On September 29th, Deerfield held its first student-centered workshop regarding healthy relationships and consent, an event which some community members felt lacked in effectiveness.

Credit: Lily Lin

The Student Life Office organized the workshop to take place in partnership with the Rape, Abuse, & Incest National Network (RAINN), the nation’s largest non-profit anti-sexual assault organization.

For the event, RAINN representatives Zoomed with each grade in a different location. The workshops consisted of several activities such as a consent questionnaire, videos regarding the dangers of abrupt changes in emotions, and hypothetical scenarios used to show students how to identify red flags in a relationship. 
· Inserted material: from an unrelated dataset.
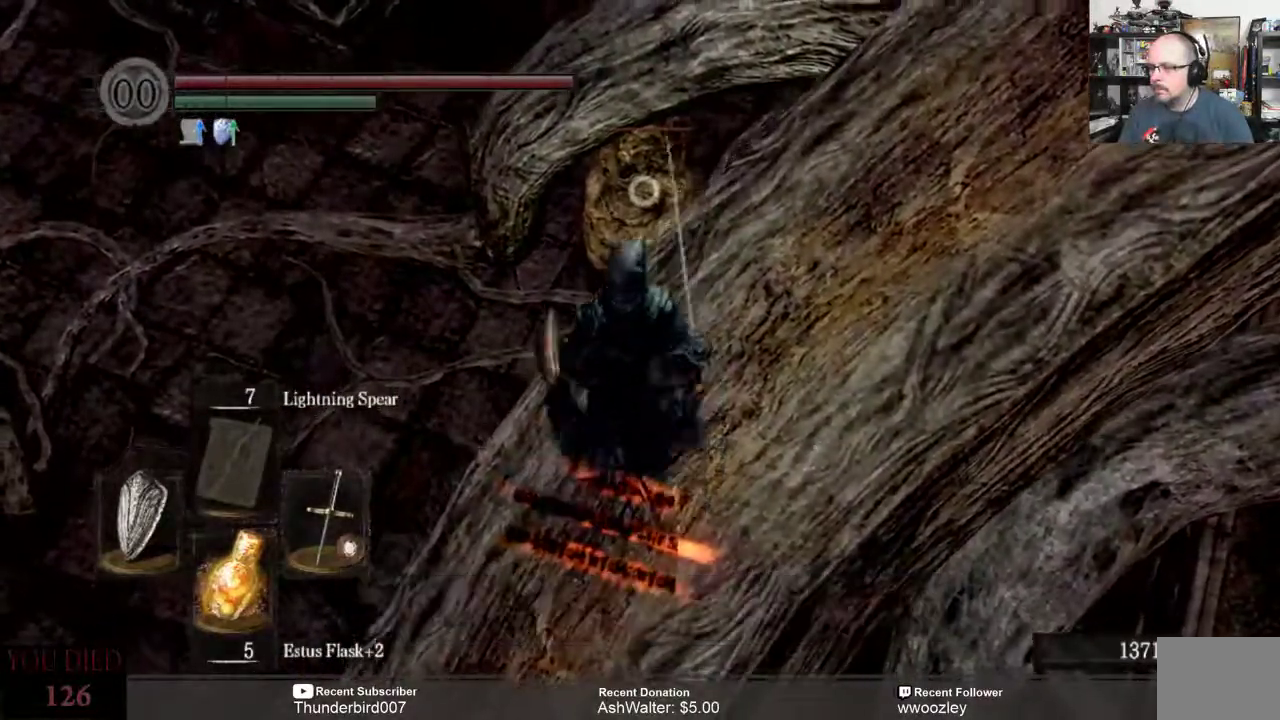
{"buttons": [], "left_stick": "center", "right_stick": "center", "events": [[267, "left_stick", "up"], [383, "left_stick", "center"]]}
“The workshop was a great way to mind and warn students about the importance of consent and having healthy relationships, especially in a place like this, where we have a lot of freedom,” Emi Takegami ’25 said.

Yet during the presentation, one slide featured a harassing text chain that included a transphobic insult. According to RAINN, it was meant to exemplify the technological harassment and boundary violations that can occur through texting. 

“While most of the content within the presentation was good, positive messaging, the few sections that weren’t proved a massive distraction, undermining everything else that was said,” Will Sussbauer ’23, a member of the Gender and Consent committee and leader of the Gender and Sexuality Alliance, wrote in an email.

Sussbauer acknowledged that RAINN was trying to use the phrase “trans people are liars” to illustrate a red flag in a relationship, but also said that “it came out of nowhere and was unnecessary, distracting from the larger point that they were trying to make.”

A representative from RAINN gave a statement responding to the feedback given by Deerfield students. It acknowledged that they could have used further context around the use of the image and clarified that the insult was “intended to validate the interrelatedness between homophobia, transphobia, and sexual misconduct.” 

“What we have learned from your feedback is that we did not provide an appropriate amount of context during the workshop for this example of harmful behavior, and that without that context, our intention and message may have been lost or its impact startling,” a RAINN representative said. 

During the workshops, counselors were also staffed in the Health Center to support anyone who felt uncomfortable with the presented material.

According to a few other students, while they felt it was important for the school to have these workshops and promote advocacy for healthy relationships, having it over Zoom made it easy for them to disengage.

“I would have loved to see discussions either within advisory groups or co-curriculars that asked follow-up questions more specific to Deerfield and how the students, faculty, and administration may work to create a better environment on campus,” Sussbauer said. 

The RAINN workshops mainly focused on the topic of romantic relationships, but Assistant Head for Student Life Amie Creagh also emphasized wanting to promote healthy boundaries in all relationships. 

“We’re not just talking about healthy romantic relationships. Any relationship benefits from a clear understanding of what feels right, what boundaries are, and what healthy relationships look like,” Ms. Creagh said. “It’s a part of our responsibility as an office to ensure that just alongside academics, we’re also trying to impart the skills of lifelong learning and happiness.”

Deerfield has held RAINN-administered faculty workshops since 2019, according to Assistant Head for Student Life Amie Creagh. 

Moving forward, Deerfield is planning to continue its partnership with RAINN and will remain in contact to discuss potential future workshops or training. The Deerfield Gender and Consent committee is also looking to take on the role of spreading awareness regarding healthy relationships and consent.